Jeremy Dunn shudders to think of the alternative, not just had James Dunn’s cancer treatment gone in a different direction, but had he not found McGregor, had he not found sled hockey.

“I’d have to say it saved his life,” Jeremy Dunn said. “If he knew he couldn’t have played hockey, I’m sure the results would be different. But he had that insight from Tyler to know there was an alternative to being competitive.”

It worked out for him. It worked out for McGregor.

Even if they haven’t won as many golds as they might have liked -- or felt they deserved -- Para Hockey has been a guiding light for both, an outlet and a community and the heartbeat of their lives.

“I’m in my 13th season now and, to be really candid, we’ve been on the wrong side of it more than the right side,” McGregor said. “You’re grateful for it all. I think sport is a microcosm of life. And we’ve been punched in the mouth more than our fair share.”

They have watched the U.S. take the past four straight Paralympic golds, while yearning for more of their own.

“But I think through that process you’re grateful for it," McGregor said, "because although you’d love to win every opportunity, I think the growth that you go through as both an individual and as a collective team, in showing up year after year, trying to find a way, is a great lesson for life.
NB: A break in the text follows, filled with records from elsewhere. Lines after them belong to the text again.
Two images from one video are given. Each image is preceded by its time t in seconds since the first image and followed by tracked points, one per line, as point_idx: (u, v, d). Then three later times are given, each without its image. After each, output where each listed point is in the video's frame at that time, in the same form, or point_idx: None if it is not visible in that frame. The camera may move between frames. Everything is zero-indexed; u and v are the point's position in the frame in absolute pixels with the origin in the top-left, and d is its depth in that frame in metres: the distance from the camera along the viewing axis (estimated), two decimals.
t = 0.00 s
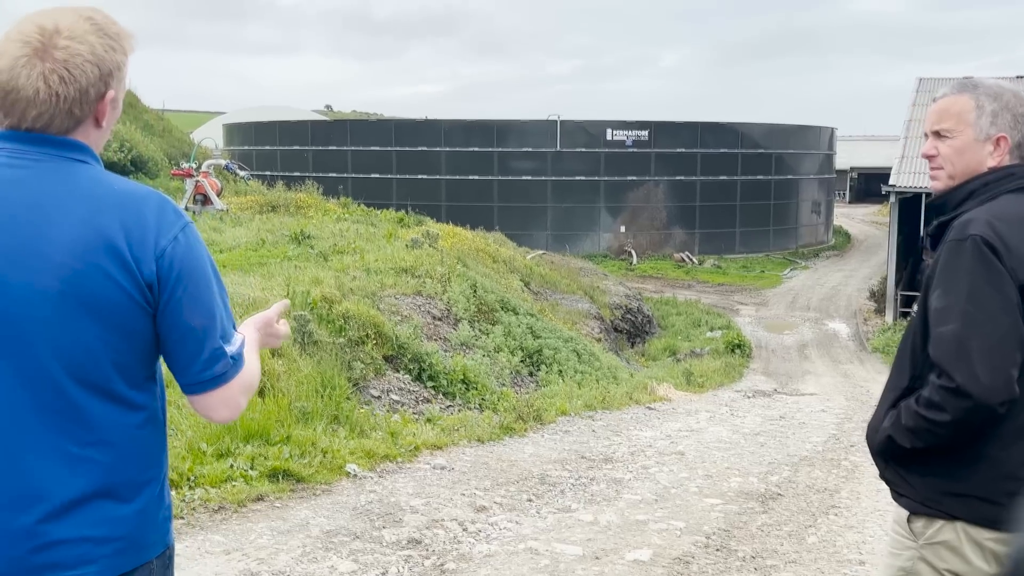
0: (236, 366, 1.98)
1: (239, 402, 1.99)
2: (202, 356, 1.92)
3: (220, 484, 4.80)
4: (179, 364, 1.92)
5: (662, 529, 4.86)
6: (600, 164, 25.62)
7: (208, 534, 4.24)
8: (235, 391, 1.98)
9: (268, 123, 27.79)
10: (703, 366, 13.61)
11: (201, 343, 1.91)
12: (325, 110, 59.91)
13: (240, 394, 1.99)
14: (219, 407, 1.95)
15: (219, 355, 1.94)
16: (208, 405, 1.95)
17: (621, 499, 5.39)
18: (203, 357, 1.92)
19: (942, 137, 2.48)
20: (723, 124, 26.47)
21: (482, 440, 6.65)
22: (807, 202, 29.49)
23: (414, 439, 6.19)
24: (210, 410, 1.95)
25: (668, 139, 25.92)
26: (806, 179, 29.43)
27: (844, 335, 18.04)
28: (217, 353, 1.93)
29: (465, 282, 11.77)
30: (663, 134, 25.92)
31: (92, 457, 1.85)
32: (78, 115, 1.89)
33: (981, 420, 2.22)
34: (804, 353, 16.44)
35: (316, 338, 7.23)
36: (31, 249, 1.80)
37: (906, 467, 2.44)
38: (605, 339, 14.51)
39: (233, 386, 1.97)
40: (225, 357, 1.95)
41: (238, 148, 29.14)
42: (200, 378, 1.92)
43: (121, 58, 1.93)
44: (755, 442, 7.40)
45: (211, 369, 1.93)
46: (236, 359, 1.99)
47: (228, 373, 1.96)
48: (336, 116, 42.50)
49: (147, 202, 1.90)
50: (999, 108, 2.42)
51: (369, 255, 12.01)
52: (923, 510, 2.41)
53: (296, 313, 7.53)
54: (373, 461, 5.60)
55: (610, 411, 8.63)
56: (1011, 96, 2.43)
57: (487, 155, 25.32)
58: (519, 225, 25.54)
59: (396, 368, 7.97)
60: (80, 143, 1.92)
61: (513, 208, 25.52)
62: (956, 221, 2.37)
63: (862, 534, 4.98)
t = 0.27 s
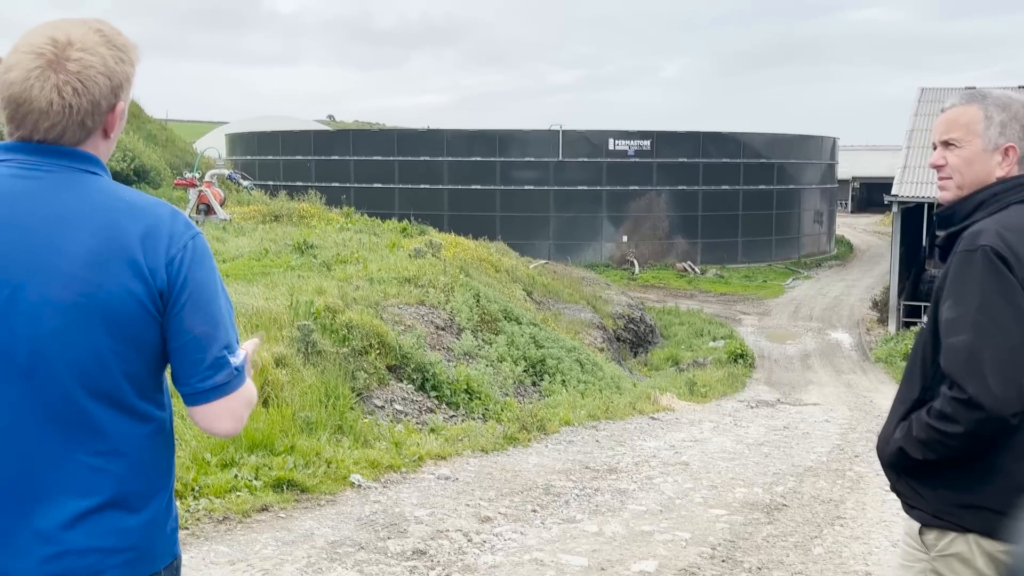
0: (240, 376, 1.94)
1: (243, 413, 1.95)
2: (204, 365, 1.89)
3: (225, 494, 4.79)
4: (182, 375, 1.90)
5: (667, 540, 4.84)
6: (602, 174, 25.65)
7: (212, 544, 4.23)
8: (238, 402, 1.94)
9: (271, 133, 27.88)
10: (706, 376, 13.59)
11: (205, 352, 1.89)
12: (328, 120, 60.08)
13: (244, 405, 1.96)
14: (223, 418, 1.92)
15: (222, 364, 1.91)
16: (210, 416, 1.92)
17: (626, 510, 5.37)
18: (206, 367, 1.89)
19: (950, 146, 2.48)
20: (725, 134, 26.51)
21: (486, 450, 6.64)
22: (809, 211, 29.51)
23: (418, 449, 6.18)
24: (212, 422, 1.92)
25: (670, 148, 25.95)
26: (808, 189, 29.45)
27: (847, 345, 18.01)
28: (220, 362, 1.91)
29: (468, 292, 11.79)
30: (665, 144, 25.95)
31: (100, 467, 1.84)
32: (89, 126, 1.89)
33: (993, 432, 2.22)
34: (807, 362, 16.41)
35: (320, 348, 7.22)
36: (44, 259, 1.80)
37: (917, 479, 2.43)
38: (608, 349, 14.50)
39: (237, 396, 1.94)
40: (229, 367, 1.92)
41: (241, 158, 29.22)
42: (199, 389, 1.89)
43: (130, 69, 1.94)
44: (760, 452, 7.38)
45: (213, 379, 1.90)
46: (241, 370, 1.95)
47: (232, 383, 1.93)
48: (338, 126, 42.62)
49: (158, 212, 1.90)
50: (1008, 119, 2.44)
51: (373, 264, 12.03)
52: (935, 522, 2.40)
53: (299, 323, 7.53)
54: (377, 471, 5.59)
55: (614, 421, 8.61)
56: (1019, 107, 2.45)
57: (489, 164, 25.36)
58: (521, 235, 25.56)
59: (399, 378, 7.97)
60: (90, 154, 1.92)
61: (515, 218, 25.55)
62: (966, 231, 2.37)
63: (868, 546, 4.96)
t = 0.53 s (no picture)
0: (245, 386, 1.96)
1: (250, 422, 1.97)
2: (214, 374, 1.91)
3: (228, 504, 4.77)
4: (189, 385, 1.91)
5: (671, 549, 4.82)
6: (604, 183, 25.66)
7: (213, 554, 4.21)
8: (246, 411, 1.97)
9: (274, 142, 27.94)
10: (709, 385, 13.55)
11: (214, 360, 1.90)
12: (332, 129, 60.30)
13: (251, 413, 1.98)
14: (229, 427, 1.94)
15: (231, 373, 1.94)
16: (220, 424, 1.94)
17: (629, 519, 5.35)
18: (216, 376, 1.91)
19: (953, 154, 2.48)
20: (727, 143, 26.53)
21: (488, 459, 6.62)
22: (812, 220, 29.49)
23: (420, 458, 6.16)
24: (222, 430, 1.94)
25: (672, 157, 25.97)
26: (810, 198, 29.44)
27: (851, 353, 17.96)
28: (229, 371, 1.93)
29: (471, 300, 11.78)
30: (668, 153, 25.96)
31: (104, 477, 1.84)
32: (93, 133, 1.89)
33: (999, 441, 2.21)
34: (810, 371, 16.37)
35: (322, 357, 7.21)
36: (48, 268, 1.79)
37: (923, 489, 2.42)
38: (611, 358, 14.47)
39: (245, 405, 1.97)
40: (237, 376, 1.95)
41: (244, 167, 29.27)
42: (209, 399, 1.91)
43: (134, 77, 1.94)
44: (763, 462, 7.36)
45: (222, 389, 1.92)
46: (246, 379, 1.98)
47: (239, 393, 1.95)
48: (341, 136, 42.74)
49: (163, 221, 1.91)
50: (1011, 126, 2.43)
51: (375, 273, 12.02)
52: (941, 532, 2.39)
53: (301, 332, 7.51)
54: (380, 480, 5.57)
55: (617, 430, 8.59)
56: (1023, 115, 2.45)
57: (492, 173, 25.39)
58: (523, 243, 25.56)
59: (401, 387, 7.94)
60: (96, 162, 1.92)
61: (518, 227, 25.56)
62: (970, 240, 2.36)
63: (872, 555, 4.93)
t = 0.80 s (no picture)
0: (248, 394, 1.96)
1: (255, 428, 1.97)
2: (220, 381, 1.91)
3: (229, 510, 4.76)
4: (193, 392, 1.91)
5: (674, 557, 4.80)
6: (607, 190, 25.67)
7: (215, 561, 4.20)
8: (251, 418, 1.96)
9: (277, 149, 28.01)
10: (712, 393, 13.53)
11: (218, 367, 1.90)
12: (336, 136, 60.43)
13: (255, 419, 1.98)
14: (234, 434, 1.94)
15: (237, 380, 1.94)
16: (225, 431, 1.94)
17: (632, 527, 5.33)
18: (222, 384, 1.91)
19: (952, 161, 2.48)
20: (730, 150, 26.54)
21: (491, 466, 6.61)
22: (815, 228, 29.47)
23: (422, 466, 6.15)
24: (227, 437, 1.94)
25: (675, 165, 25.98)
26: (814, 205, 29.43)
27: (854, 361, 17.92)
28: (234, 378, 1.93)
29: (474, 307, 11.78)
30: (671, 161, 25.97)
31: (102, 484, 1.83)
32: (94, 139, 1.89)
33: (1001, 447, 2.20)
34: (814, 379, 16.33)
35: (325, 364, 7.21)
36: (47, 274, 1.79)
37: (925, 496, 2.40)
38: (613, 365, 14.44)
39: (249, 412, 1.96)
40: (242, 384, 1.95)
41: (248, 174, 29.35)
42: (213, 407, 1.91)
43: (137, 84, 1.94)
44: (767, 470, 7.34)
45: (227, 396, 1.92)
46: (249, 387, 1.97)
47: (243, 400, 1.95)
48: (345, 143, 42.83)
49: (164, 228, 1.90)
50: (1009, 133, 2.42)
51: (378, 280, 12.03)
52: (943, 539, 2.37)
53: (304, 339, 7.50)
54: (382, 487, 5.56)
55: (619, 437, 8.57)
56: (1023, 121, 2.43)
57: (495, 180, 25.42)
58: (526, 251, 25.56)
59: (404, 395, 7.93)
60: (97, 168, 1.92)
61: (521, 234, 25.56)
62: (970, 245, 2.35)
63: (876, 564, 4.90)
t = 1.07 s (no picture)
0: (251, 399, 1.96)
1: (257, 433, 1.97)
2: (223, 387, 1.91)
3: (233, 516, 4.77)
4: (195, 397, 1.91)
5: (678, 563, 4.79)
6: (611, 196, 25.68)
7: (219, 566, 4.21)
8: (252, 423, 1.97)
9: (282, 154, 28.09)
10: (717, 399, 13.50)
11: (219, 372, 1.90)
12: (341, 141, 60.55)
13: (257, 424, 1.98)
14: (236, 439, 1.94)
15: (239, 385, 1.94)
16: (227, 437, 1.94)
17: (636, 533, 5.32)
18: (224, 389, 1.91)
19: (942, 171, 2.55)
20: (734, 155, 26.53)
21: (494, 472, 6.60)
22: (819, 234, 29.43)
23: (426, 471, 6.15)
24: (229, 442, 1.94)
25: (680, 170, 25.98)
26: (818, 211, 29.41)
27: (859, 367, 17.88)
28: (237, 383, 1.93)
29: (478, 313, 11.79)
30: (675, 166, 25.97)
31: (104, 489, 1.84)
32: (97, 143, 1.90)
33: (1001, 453, 2.19)
34: (818, 385, 16.29)
35: (329, 369, 7.22)
36: (47, 280, 1.80)
37: (927, 502, 2.39)
38: (618, 370, 14.43)
39: (251, 417, 1.96)
40: (244, 389, 1.95)
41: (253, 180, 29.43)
42: (215, 411, 1.91)
43: (140, 89, 1.95)
44: (771, 475, 7.32)
45: (230, 401, 1.92)
46: (252, 391, 1.97)
47: (245, 405, 1.95)
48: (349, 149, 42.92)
49: (166, 233, 1.91)
50: (979, 144, 2.44)
51: (382, 285, 12.06)
52: (947, 545, 2.36)
53: (309, 344, 7.51)
54: (386, 493, 5.56)
55: (624, 443, 8.55)
56: (994, 131, 2.44)
57: (499, 186, 25.45)
58: (530, 256, 25.56)
59: (408, 400, 7.94)
60: (100, 173, 1.93)
61: (525, 239, 25.58)
62: (971, 251, 2.34)
63: (880, 570, 4.89)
It’s helped forge us into stronger individuals and a stronger team collectively.

“That really is the way life is.”

He has seen it in going through cancer, in finding a way through and up, in helping provide that for other young players, like Dunn.

He has picked up the pieces.

“I think that’s one of the best things about our sport is the people that you meet within it,” McGregor said. “They all have such spectacular stories of resilience and perseverance. And everybody just comes together because they love to play.”